Erythromycin, clarithromycin, and azithromycin are the therapeutic agents of choice for M. pneumoniae infections in children, and the first macrolide-resistant strain was isolated in Japan in 2000 (Okazaki et al. 2001). By 2003, 13% (13/76) of M. pneumoniae isolates in Japan were resistant to erythromycin (Matsuoka et al. 2004) with the majority (n = 10) associated with A2063G (A2058 E. coli numbering) and one each of A2063C, A2064G, and C2617G (C2611 E. coli numbering), with the latter only expressing weak resistant to erythromycin (MIC = 8 µg/ml) (Tables 1 and 2). By 2008, the prevalence had reached 30.6%. Prevalence increased from 2008 to 2012 (Kawai et al. 2013) with regional differences of macrolide resistance, varying from 50% to 93%, and with resistance rates higher in patients that had received macrolides before the surveillance study. The majority of the 561 isolates from 769 patients had mutations of A2063G or A2063T; less commonly, A2063C, A2064G, and C2617G were found.
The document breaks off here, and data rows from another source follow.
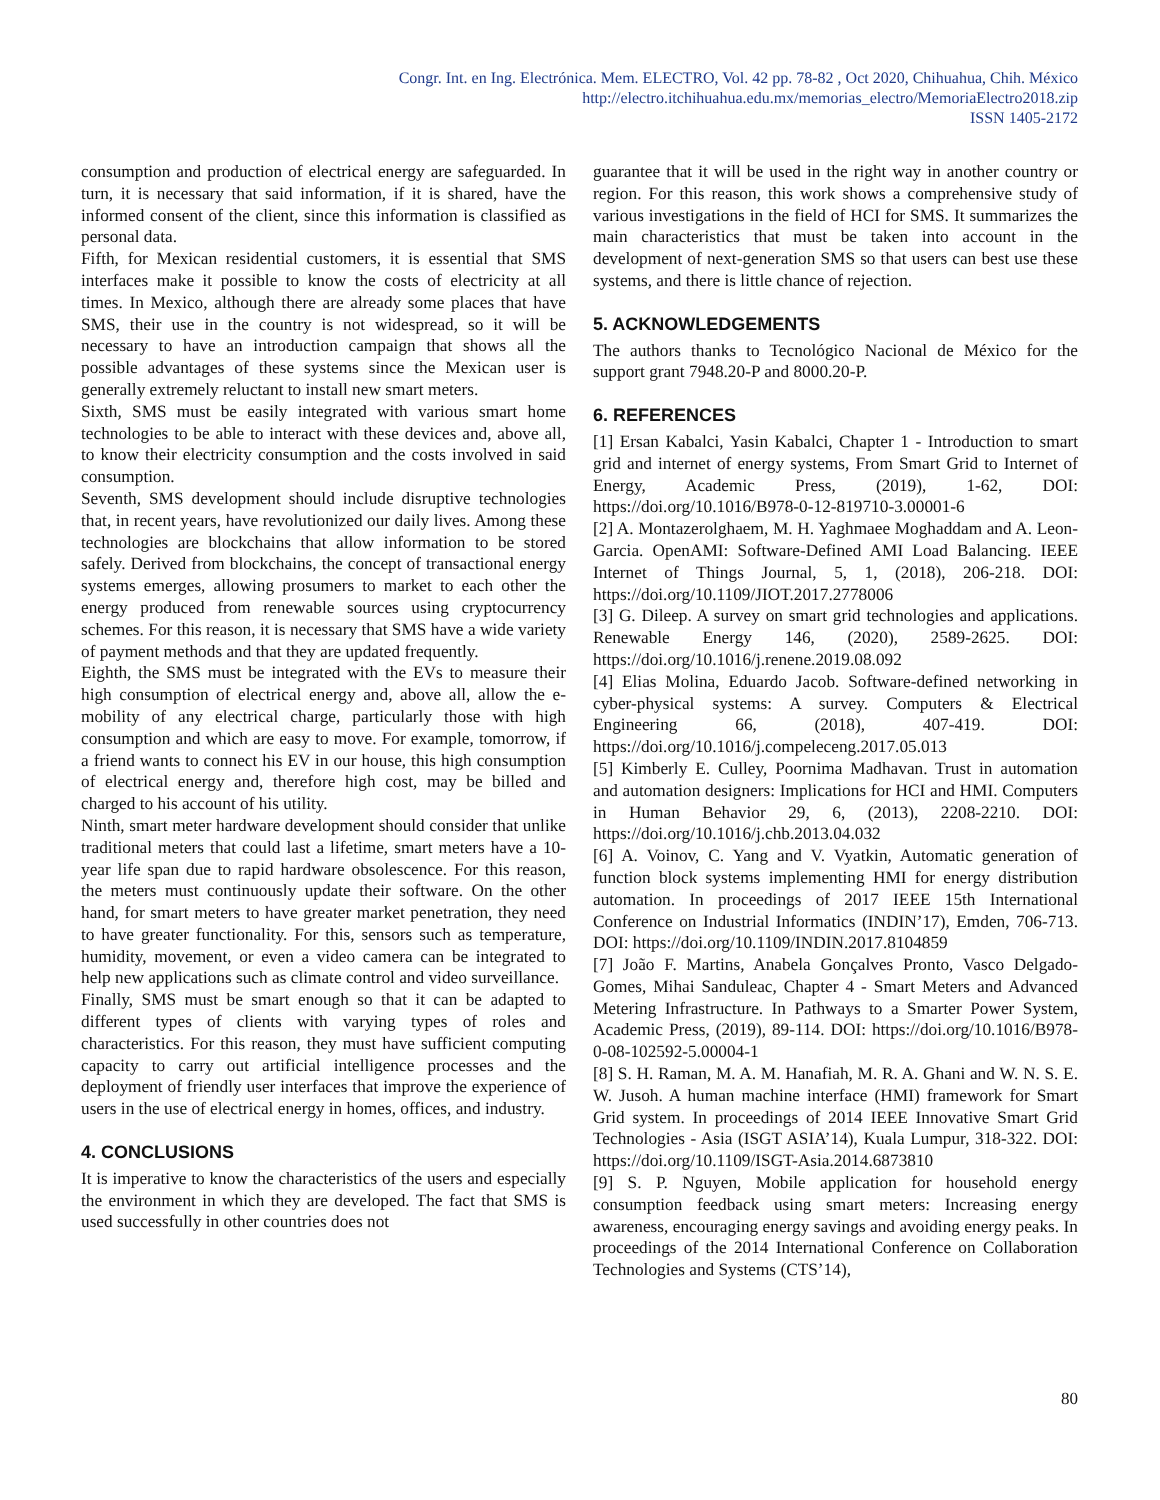Congr. Int. en Ing. Electrónica. Mem. ELECTRO, Vol. 42 pp. 78-82 , Oct 2020, Chihuahua, Chih. México
http://electro.itchihuahua.edu.mx/memorias_electro/MemoriaElectro2018.zip
ISSN 1405-2172
consumption and production of electrical energy are safeguarded. In turn, it is necessary that said information, if it is shared, have the informed consent of the client, since this information is classified as personal data.
Fifth, for Mexican residential customers, it is essential that SMS interfaces make it possible to know the costs of electricity at all times. In Mexico, although there are already some places that have SMS, their use in the country is not widespread, so it will be necessary to have an introduction campaign that shows all the possible advantages of these systems since the Mexican user is generally extremely reluctant to install new smart meters.
Sixth, SMS must be easily integrated with various smart home technologies to be able to interact with these devices and, above all, to know their electricity consumption and the costs involved in said consumption.
Seventh, SMS development should include disruptive technologies that, in recent years, have revolutionized our daily lives. Among these technologies are blockchains that allow information to be stored safely. Derived from blockchains, the concept of transactional energy systems emerges, allowing prosumers to market to each other the energy produced from renewable sources using cryptocurrency schemes. For this reason, it is necessary that SMS have a wide variety of payment methods and that they are updated frequently.
Eighth, the SMS must be integrated with the EVs to measure their high consumption of electrical energy and, above all, allow the e-mobility of any electrical charge, particularly those with high consumption and which are easy to move. For example, tomorrow, if a friend wants to connect his EV in our house, this high consumption of electrical energy and, therefore high cost, may be billed and charged to his account of his utility.
Ninth, smart meter hardware development should consider that unlike traditional meters that could last a lifetime, smart meters have a 10-year life span due to rapid hardware obsolescence. For this reason, the meters must continuously update their software. On the other hand, for smart meters to have greater market penetration, they need to have greater functionality. For this, sensors such as temperature, humidity, movement, or even a video camera can be integrated to help new applications such as climate control and video surveillance.
Finally, SMS must be smart enough so that it can be adapted to different types of clients with varying types of roles and characteristics. For this reason, they must have sufficient computing capacity to carry out artificial intelligence processes and the deployment of friendly user interfaces that improve the experience of users in the use of electrical energy in homes, offices, and industry.
4. CONCLUSIONS
It is imperative to know the characteristics of the users and especially the environment in which they are developed. The fact that SMS is used successfully in other countries does not
guarantee that it will be used in the right way in another country or region. For this reason, this work shows a comprehensive study of various investigations in the field of HCI for SMS. It summarizes the main characteristics that must be taken into account in the development of next-generation SMS so that users can best use these systems, and there is little chance of rejection.
5. ACKNOWLEDGEMENTS
The authors thanks to Tecnológico Nacional de México for the support grant 7948.20-P and 8000.20-P.
6. REFERENCES
[1] Ersan Kabalci, Yasin Kabalci, Chapter 1 - Introduction to smart grid and internet of energy systems, From Smart Grid to Internet of Energy, Academic Press, (2019), 1-62, DOI: https://doi.org/10.1016/B978-0-12-819710-3.00001-6
[2] A. Montazerolghaem, M. H. Yaghmaee Moghaddam and A. Leon-Garcia. OpenAMI: Software-Defined AMI Load Balancing. IEEE Internet of Things Journal, 5, 1, (2018), 206-218. DOI: https://doi.org/10.1109/JIOT.2017.2778006
[3] G. Dileep. A survey on smart grid technologies and applications. Renewable Energy 146, (2020), 2589-2625. DOI: https://doi.org/10.1016/j.renene.2019.08.092
[4] Elias Molina, Eduardo Jacob. Software-defined networking in cyber-physical systems: A survey. Computers & Electrical Engineering 66, (2018), 407-419. DOI: https://doi.org/10.1016/j.compeleceng.2017.05.013
[5] Kimberly E. Culley, Poornima Madhavan. Trust in automation and automation designers: Implications for HCI and HMI. Computers in Human Behavior 29, 6, (2013), 2208-2210. DOI: https://doi.org/10.1016/j.chb.2013.04.032
[6] A. Voinov, C. Yang and V. Vyatkin, Automatic generation of function block systems implementing HMI for energy distribution automation. In proceedings of 2017 IEEE 15th International Conference on Industrial Informatics (INDIN’17), Emden, 706-713. DOI: https://doi.org/10.1109/INDIN.2017.8104859
[7] João F. Martins, Anabela Gonçalves Pronto, Vasco Delgado-Gomes, Mihai Sanduleac, Chapter 4 - Smart Meters and Advanced Metering Infrastructure. In Pathways to a Smarter Power System, Academic Press, (2019), 89-114. DOI: https://doi.org/10.1016/B978-0-08-102592-5.00004-1
[8] S. H. Raman, M. A. M. Hanafiah, M. R. A. Ghani and W. N. S. E. W. Jusoh. A human machine interface (HMI) framework for Smart Grid system. In proceedings of 2014 IEEE Innovative Smart Grid Technologies - Asia (ISGT ASIA’14), Kuala Lumpur, 318-322. DOI: https://doi.org/10.1109/ISGT-Asia.2014.6873810
[9] S. P. Nguyen, Mobile application for household energy consumption feedback using smart meters: Increasing energy awareness, encouraging energy savings and avoiding energy peaks. In proceedings of the 2014 International Conference on Collaboration Technologies and Systems (CTS’14),
80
Rates of macrolide-resistant M. pneumoniae (MRMP) have exceeded 90% in Beijing, China (Zhao et al. 2013), with the majority of MRMP carrying the A2063G followed by A2064G and a single isolate with A2063T mutation. In Zhejiang, China, 100% of M. pneumoniae strains isolated from adults with community-acquired pneumonia carried the resistance determinant, A2063G mutation (Zhou et al. 2015).
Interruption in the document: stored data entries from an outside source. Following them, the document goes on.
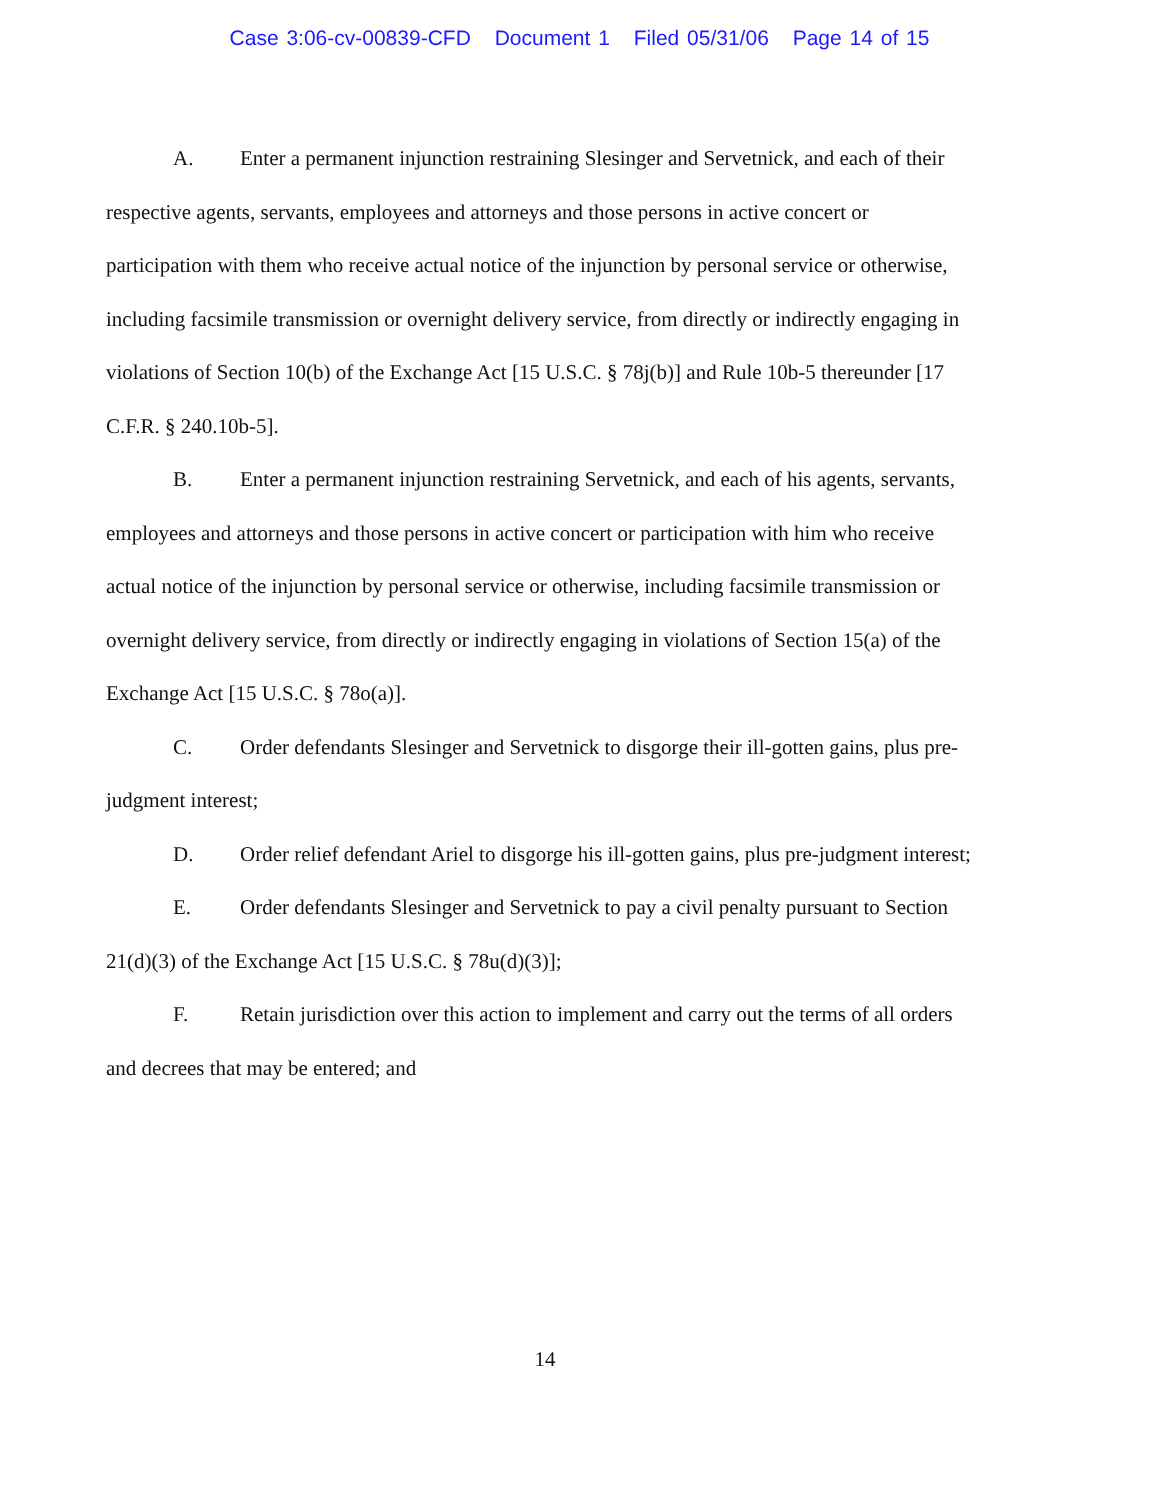Case 3:06-cv-00839-CFD Document 1 Filed 05/31/06 Page 14 of 15
A. Enter a permanent injunction restraining Slesinger and Servetnick, and each of their respective agents, servants, employees and attorneys and those persons in active concert or participation with them who receive actual notice of the injunction by personal service or otherwise, including facsimile transmission or overnight delivery service, from directly or indirectly engaging in violations of Section 10(b) of the Exchange Act [15 U.S.C. § 78j(b)] and Rule 10b-5 thereunder [17 C.F.R. § 240.10b-5].
B. Enter a permanent injunction restraining Servetnick, and each of his agents, servants, employees and attorneys and those persons in active concert or participation with him who receive actual notice of the injunction by personal service or otherwise, including facsimile transmission or overnight delivery service, from directly or indirectly engaging in violations of Section 15(a) of the Exchange Act [15 U.S.C. § 78o(a)].
C. Order defendants Slesinger and Servetnick to disgorge their ill-gotten gains, plus pre-judgment interest;
D. Order relief defendant Ariel to disgorge his ill-gotten gains, plus pre-judgment interest;
E. Order defendants Slesinger and Servetnick to pay a civil penalty pursuant to Section 21(d)(3) of the Exchange Act [15 U.S.C. § 78u(d)(3)];
F. Retain jurisdiction over this action to implement and carry out the terms of all orders and decrees that may be entered; and
14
Macrolides are often used for first-line therapies of Ureaplasma urealyticum infections. Interestingly, 80.6% of U. urealyticum in a 2008 study in China were macrolide-resistant (Lu et al. 2010). About 64% of the isolates harbored msr(A) ± msr(D), whereas 36% carried erm(B), perhaps reflecting that this species can host plasmids and transposons. For M. genitalium, another causative agent of sexually transmitted infections, only 23S rRNA mutations have been identified in macrolide-resistant isolates.

CONCLUDING REMARKS

Cryo-EM and X-ray crystallography have provided structural insights into how the ribosome interacts with and responds to small molecules like antibiotics. These studies help to explain how different target-based mutations or methylation of A2058 confer resistance, as well as provide an understanding into how regulation of erm methyltransferases and efflux genes has evolved. Along with the ribosome-macrolide X-ray structures, we now have a much clearer understanding of how macrolides inhibit protein synthesis (i.e., the link between the ribosomal tunnel and the PTC) and the data show us that macrolide action is specific, targeting a subset of proteins. Assays could be developed to ensure that the synthesis of certain vital proteins is impacted and/or to monitor the mechanism(s) of action, potentially enriching for compounds that promote frameshifting, for example. The route to total synthesis will allow the exploration of structure–activity relationships, overcoming any limitations of semisynthesis (see macrolide.com; Zhang et al. 2016) and potentially extending spectrum beyond the community-acquired respiratory pathogens. With our present understanding, perhaps it is prime time to rethink macrolide drug discovery and use the existing and expanding tool sets to find molecules with more refined, targeted actions.